Supplied text:
(begin)
Or a thousand—ILL’s IN5 demonstrator, which is now kept in a workshop at ESS, has 1,024 of these metal grids, coated in Boron-10 film at Linköping and wired for detection at ILL.
2014-2018: BrightnESS Work Package 4
The CRISP collaboration developed and extensively characterised four prototypes of the detector’s design, and it is this work that the BrightnESS project has built on. In addition to Khaplanov, Francesco Piscitelli, a detector scientist also now at ESS, was part of ILL’s work under CRISP. Piscitelli now leads the development of another Boron-based detector
for ESS that has its origins at ILL, the Multi-Blade.
The Multi-Grid CNCS prototype will continue to collect data at SNS for now, but there is plenty of work left to do.
“There are two questions left untested after SNS,” says Khaplanov. “How well the Multi-Grid will perform on a thermal [higher energy] instrument similar to T-REX, and how to operate it in vacuum, which has implications for how this vessel is manufactured and how it is operated practically.”
(end)
Collection entries:
(begin)
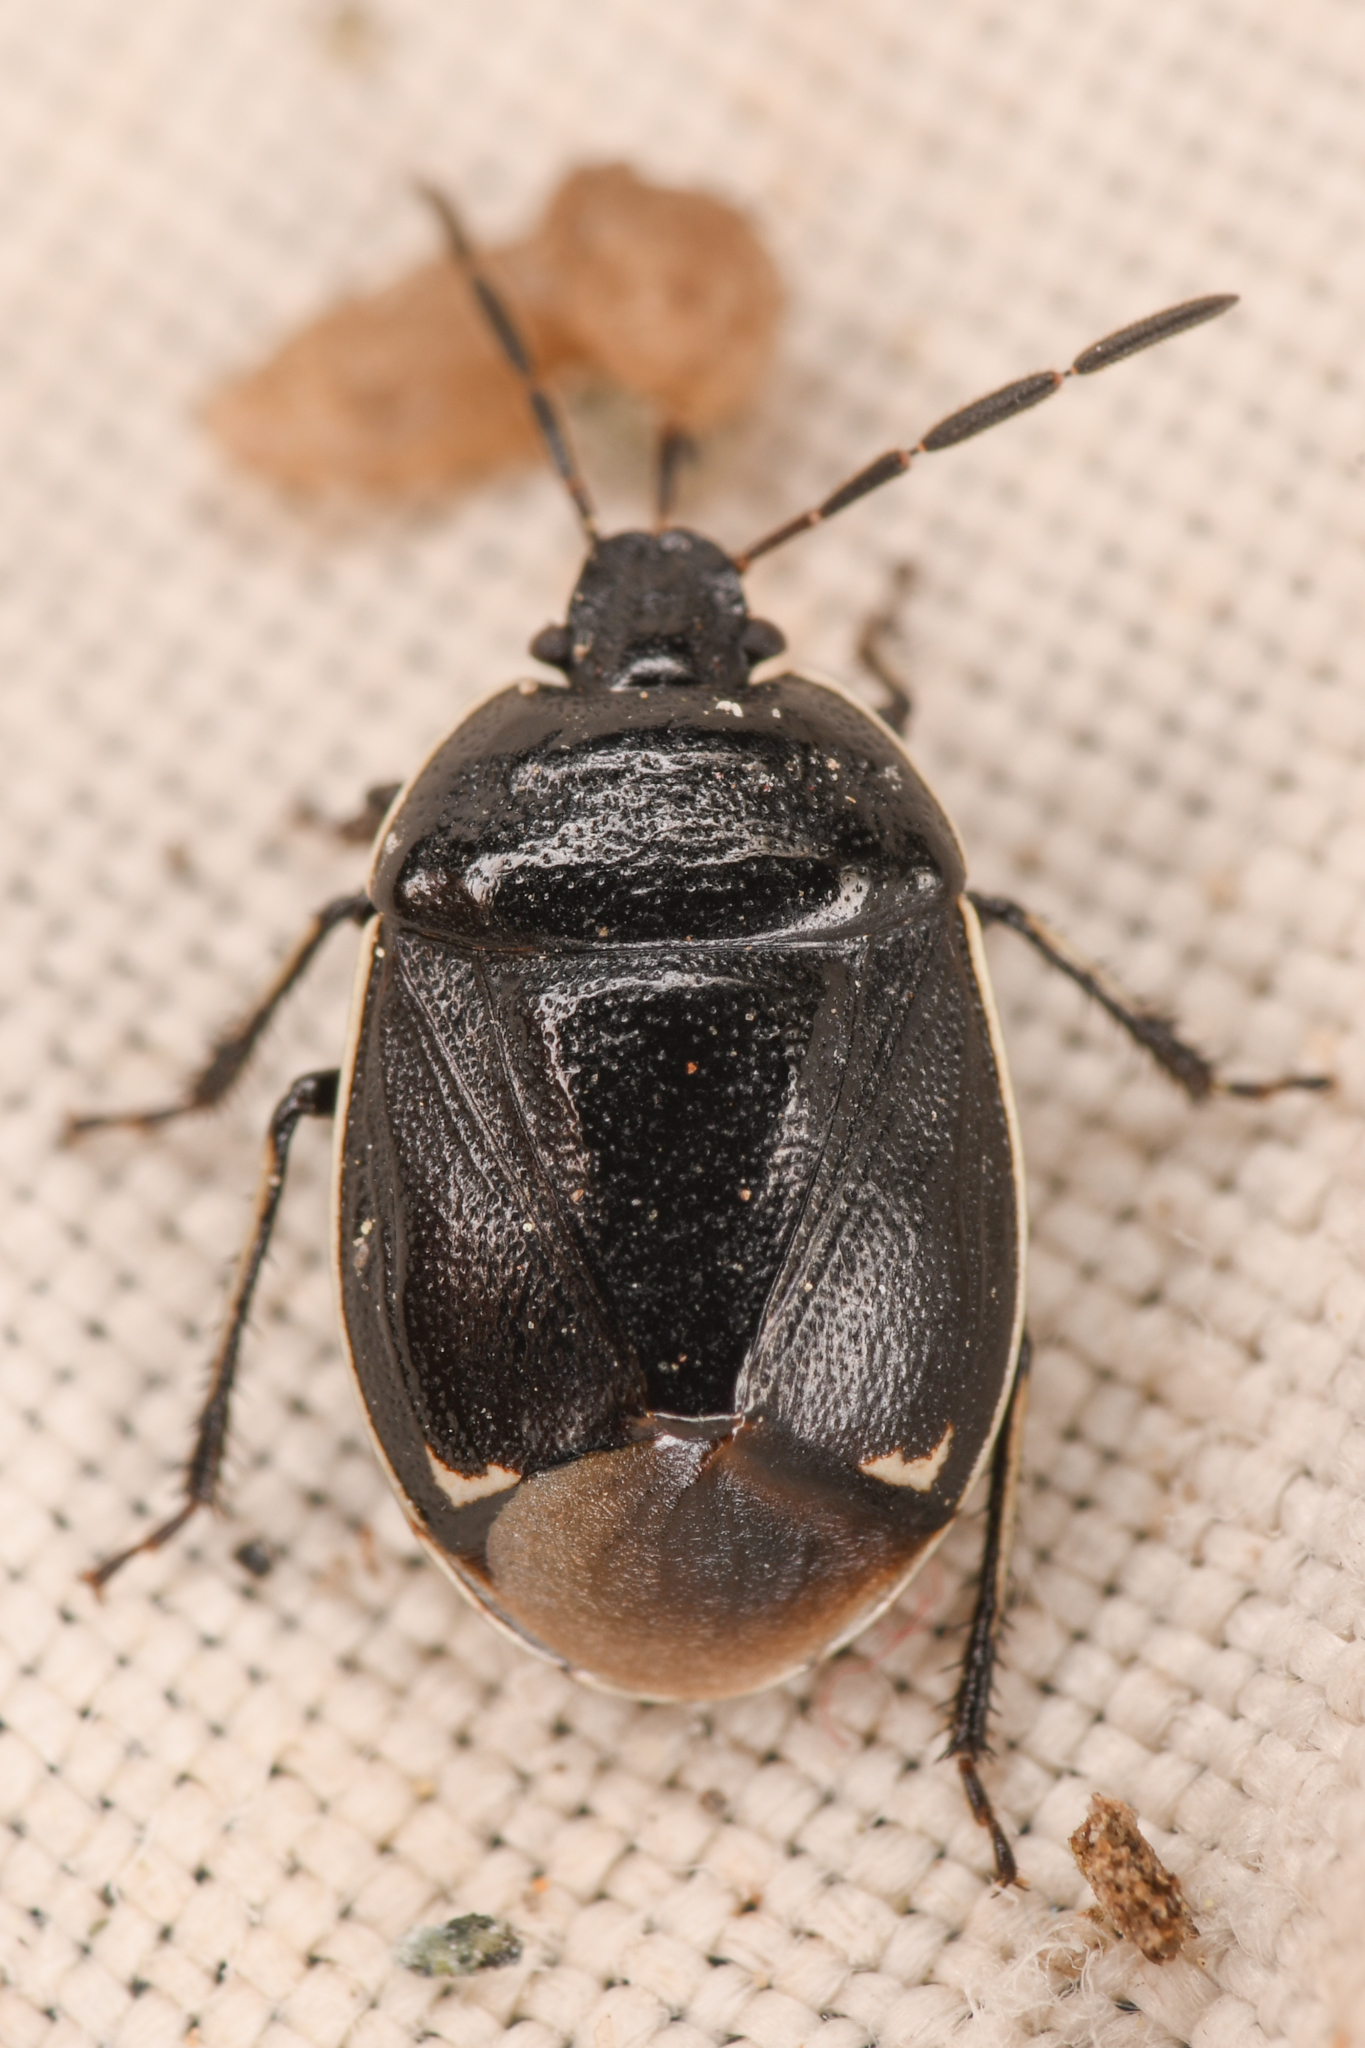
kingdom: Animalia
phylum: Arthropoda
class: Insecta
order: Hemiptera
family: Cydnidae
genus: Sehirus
(end)
(begin)
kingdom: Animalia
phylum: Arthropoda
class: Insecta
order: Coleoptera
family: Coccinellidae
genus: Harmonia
(end)
Requirement A: From the passage on the Multi-Grid neutron detector above, extract the words from "Or a thousand—ILL’s" through "left to do.".
Requirement B: Write the next part of the passage on the Multi-Grid neutron detector, starting right after its final sentence.

Result A:
Or a thousand—ILL’s IN5 demonstrator, which is now kept in a workshop at ESS, has 1,024 of these metal grids, coated in Boron-10 film at Linköping and wired for detection at ILL.
2014-2018: BrightnESS Work Package 4
The CRISP collaboration developed and extensively characterised four prototypes of the detector’s design, and it is this work that the BrightnESS project has built on. In addition to Khaplanov, Francesco Piscitelli, a detector scientist also now at ESS, was part of ILL’s work under CRISP. Piscitelli now leads the development of another Boron-based detector
for ESS that has its origins at ILL, the Multi-Blade.
The Multi-Grid CNCS prototype will continue to collect data at SNS for now, but there is plenty of work left to do.

Result B:
Models of the CSPEC (l) and T-REX large-area detector chambers. The spectrometers under construction for ESS will both use the Multi-Grid technology. IMAGES: ESS
Guérard’s team at ILL is investigating the latter, how best to circulate the detector gas from a high-pressure to a low-pressure environment and back again. Continuing to work on the Multi-Grid through BrightnESS, another focus at ILL is to prototype a different geometry for the detector that will eliminate the dead spaces at each grid’s very small margins. Multiplied over a large area, these uncounted neutrons can add up to a significant performance factor.
“We’re also doing some new detectors,” says Khaplanov of his team at ESS. “At the moment we are ordering parts for one that is optimised for T-REX, which measures at higher energies. To do this, we will increase the number of B4C layers from 32, as in the CNCS prototype, to 40, and also increase their thickness.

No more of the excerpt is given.